[[ Extract to read, beginning ]]

Sometimes I like to think I’m good at this grace thing.Mostly this happens after I have listened to the song “Oceans” by Hillsong United. Having been hit with the audio waves of that fantastic chorus 92 times, I take my headphones out and make some strong declarations.
“This is it! I’m going to show other people grace! I am going to walk on water and be bold and brave and yay #TeamGrace!”
I don’t pronounce the word “Hashtag” out loud because I’m not 13 but in that moment, I do get ready to live with so much grace.
Until, I run into these three situations and realize I stink at grace:
1. When someone walks across an intersection I’m at and doesn’t hustle.
You see me. I know you see me waiting in my car for you to finish crossing. We’re making eye contact and I swear you actually slowed down. Why did you choose this moment to go all desert tortoise on me? Can’t you at the bare minimum do that awkward “intersection run/walk” gallop we all do when we realize a car is waiting for us to go? Is that too much to ask? I’m sure that when someone crossed in front of Jesus’ donkey he blessed them, but I’m not there yet. I’m not “make whip angry” which is the only level of anger Christians think they can have, but I’m not giving you much grace right this second.

[[ Extract to read, end ]]
[[ Data provided, beginning ]]

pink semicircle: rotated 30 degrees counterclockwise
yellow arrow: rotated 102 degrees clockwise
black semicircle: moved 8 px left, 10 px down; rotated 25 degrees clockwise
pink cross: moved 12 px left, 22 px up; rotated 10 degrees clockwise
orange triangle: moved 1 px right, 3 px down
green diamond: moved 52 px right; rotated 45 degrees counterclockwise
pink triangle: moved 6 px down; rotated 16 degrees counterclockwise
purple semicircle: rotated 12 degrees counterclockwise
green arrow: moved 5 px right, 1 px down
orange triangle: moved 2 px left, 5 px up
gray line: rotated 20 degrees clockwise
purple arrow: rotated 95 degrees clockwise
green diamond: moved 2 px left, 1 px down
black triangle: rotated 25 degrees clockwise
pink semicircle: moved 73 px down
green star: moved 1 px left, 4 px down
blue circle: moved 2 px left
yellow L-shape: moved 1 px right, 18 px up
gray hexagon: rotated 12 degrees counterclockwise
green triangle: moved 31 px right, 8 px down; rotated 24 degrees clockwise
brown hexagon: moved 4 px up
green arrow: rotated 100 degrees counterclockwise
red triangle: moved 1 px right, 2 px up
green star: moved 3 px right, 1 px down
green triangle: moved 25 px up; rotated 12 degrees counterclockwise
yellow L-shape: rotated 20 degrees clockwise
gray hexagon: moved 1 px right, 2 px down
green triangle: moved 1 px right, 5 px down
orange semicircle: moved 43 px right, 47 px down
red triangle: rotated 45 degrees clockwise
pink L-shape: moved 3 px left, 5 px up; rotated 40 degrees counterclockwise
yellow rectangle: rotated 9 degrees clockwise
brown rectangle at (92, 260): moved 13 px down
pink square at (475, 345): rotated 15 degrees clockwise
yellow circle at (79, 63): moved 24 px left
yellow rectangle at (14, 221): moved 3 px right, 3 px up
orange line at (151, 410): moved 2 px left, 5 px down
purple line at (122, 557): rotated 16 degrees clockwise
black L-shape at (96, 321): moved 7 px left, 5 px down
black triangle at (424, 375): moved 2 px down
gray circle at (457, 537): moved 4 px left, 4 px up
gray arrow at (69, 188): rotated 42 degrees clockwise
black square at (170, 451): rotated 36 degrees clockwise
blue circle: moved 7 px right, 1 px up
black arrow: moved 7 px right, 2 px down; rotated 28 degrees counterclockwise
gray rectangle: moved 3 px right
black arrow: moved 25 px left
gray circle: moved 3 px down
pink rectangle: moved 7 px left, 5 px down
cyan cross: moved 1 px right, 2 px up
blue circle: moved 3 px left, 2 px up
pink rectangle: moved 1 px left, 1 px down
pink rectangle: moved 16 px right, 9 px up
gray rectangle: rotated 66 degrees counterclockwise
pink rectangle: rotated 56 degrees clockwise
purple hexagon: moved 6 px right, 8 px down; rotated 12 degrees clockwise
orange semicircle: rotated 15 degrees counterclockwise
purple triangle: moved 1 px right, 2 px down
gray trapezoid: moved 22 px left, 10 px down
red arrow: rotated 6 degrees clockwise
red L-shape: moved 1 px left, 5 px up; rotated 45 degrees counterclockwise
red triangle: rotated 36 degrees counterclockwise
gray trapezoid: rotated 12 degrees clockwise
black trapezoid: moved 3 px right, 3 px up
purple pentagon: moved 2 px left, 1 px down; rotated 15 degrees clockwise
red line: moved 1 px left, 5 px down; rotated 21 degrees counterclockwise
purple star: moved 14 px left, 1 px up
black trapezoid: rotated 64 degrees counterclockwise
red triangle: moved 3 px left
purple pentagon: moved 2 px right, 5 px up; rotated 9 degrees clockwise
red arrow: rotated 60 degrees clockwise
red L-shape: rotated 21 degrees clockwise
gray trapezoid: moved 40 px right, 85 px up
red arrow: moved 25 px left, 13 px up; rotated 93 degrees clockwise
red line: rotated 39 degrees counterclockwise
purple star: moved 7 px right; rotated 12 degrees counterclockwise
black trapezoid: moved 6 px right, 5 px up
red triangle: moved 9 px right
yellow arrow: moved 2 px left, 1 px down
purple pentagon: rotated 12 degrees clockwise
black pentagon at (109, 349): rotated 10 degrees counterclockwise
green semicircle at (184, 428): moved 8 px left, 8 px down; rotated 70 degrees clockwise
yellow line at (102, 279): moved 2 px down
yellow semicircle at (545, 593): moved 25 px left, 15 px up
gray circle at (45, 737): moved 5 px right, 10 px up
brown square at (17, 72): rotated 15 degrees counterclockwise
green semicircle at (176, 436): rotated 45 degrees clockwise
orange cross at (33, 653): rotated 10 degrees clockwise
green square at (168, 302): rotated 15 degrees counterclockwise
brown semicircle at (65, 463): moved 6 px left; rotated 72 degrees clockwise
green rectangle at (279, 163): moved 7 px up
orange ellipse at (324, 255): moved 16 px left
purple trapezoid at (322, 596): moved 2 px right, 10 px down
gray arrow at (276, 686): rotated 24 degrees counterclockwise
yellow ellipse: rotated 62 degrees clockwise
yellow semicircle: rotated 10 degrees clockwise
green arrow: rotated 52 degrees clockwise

[[ Data provided, end ]]

■ Work item ■
Extend the essay about grace, starting right after its last sentence. The data is separate material and not part of the essay about grace.

■ Answer ■
2. When you poorly wrap my burrito.
I see a fissure right there. Before you’ve even encased it in the outer protective shell of aluminum foil, I can see a fault line developing along the southern hemisphere of my burrito. That crack is only going to get bigger. The second I bite into it my burrito is going to transform into a burrito bowl, collapsing under the weight of the Mexican goodness packed within. I don’t want you to start over, but a double wrap feels necessary. And if it’s not a split, the other crime against burritomanity is when one end isn’t properly closed. The bottom of the burrito is supposed to be the best bite. That’s where all the fantastic collects as you eat it from the top, sending flavors and salsas and quesos to the bottom creating one last super bite. But you didn’t seal it right so it looks like a busted flower, akin to the times bugs bunny put something at the end of Elmer Fudd’s shotgun and it exploded in his face. Jesus might forgive you, but I don’t.
3. When someone is slow to get off a plane.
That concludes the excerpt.